■ Exercise:
Your task is to find every line of the data that holds the string "admin" and copy it.

━━━━━ Extracted data

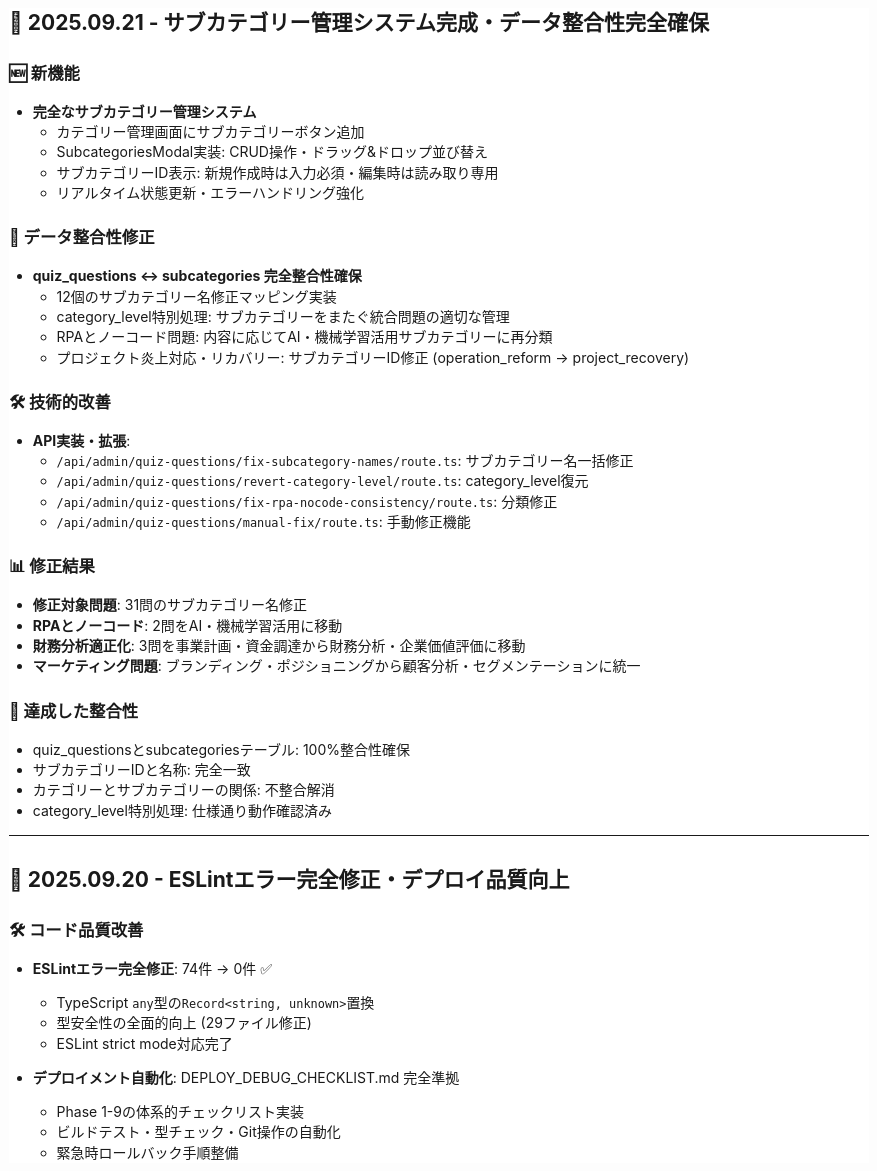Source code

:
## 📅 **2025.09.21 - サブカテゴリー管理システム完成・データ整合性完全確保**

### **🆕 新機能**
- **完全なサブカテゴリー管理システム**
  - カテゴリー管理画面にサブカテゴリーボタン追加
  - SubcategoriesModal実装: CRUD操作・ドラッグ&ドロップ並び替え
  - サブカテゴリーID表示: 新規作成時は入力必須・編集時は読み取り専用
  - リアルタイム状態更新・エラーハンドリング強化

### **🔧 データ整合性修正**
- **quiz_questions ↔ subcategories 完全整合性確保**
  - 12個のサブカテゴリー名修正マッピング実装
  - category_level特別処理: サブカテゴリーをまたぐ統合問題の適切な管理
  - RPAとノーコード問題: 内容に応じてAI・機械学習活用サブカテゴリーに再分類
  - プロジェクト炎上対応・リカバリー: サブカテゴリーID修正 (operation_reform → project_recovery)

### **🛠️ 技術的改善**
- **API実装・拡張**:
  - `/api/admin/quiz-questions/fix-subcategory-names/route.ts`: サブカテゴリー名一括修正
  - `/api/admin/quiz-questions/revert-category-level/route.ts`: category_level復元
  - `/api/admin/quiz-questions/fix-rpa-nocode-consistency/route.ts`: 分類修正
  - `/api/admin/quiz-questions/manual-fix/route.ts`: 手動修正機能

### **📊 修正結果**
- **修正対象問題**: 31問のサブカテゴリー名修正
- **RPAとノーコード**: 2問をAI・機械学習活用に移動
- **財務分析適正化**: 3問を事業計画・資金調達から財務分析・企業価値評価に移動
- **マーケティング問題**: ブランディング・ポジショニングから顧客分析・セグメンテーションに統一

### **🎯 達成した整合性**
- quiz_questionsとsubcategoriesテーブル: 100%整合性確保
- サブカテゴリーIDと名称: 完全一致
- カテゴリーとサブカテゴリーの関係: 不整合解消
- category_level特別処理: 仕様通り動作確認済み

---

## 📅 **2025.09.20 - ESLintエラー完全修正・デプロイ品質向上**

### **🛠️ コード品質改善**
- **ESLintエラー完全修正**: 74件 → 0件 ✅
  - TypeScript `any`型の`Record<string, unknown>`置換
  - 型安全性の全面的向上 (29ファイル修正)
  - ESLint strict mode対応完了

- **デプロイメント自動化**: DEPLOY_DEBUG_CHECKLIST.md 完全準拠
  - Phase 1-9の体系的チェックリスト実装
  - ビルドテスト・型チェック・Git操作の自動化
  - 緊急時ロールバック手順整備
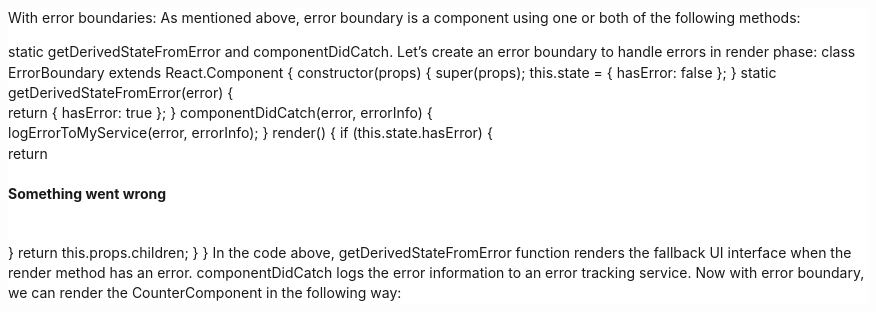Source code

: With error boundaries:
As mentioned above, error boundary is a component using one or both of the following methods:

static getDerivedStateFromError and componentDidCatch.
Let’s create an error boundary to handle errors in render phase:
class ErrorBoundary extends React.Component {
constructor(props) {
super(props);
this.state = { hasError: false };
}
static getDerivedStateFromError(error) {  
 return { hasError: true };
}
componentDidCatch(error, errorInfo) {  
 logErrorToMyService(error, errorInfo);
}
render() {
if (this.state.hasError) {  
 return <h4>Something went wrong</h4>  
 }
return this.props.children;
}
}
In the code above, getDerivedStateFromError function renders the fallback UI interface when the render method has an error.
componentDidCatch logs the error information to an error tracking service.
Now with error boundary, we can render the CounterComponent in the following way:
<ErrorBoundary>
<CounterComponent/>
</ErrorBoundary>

━━━━━━━━━━

■ Response box:
  - `/api/admin/quiz-questions/fix-subcategory-names/route.ts`: サブカテゴリー名一括修正
  - `/api/admin/quiz-questions/revert-category-level/route.ts`: category_level復元
  - `/api/admin/quiz-questions/fix-rpa-nocode-consistency/route.ts`: 分類修正
  - `/api/admin/quiz-questions/manual-fix/route.ts`: 手動修正機能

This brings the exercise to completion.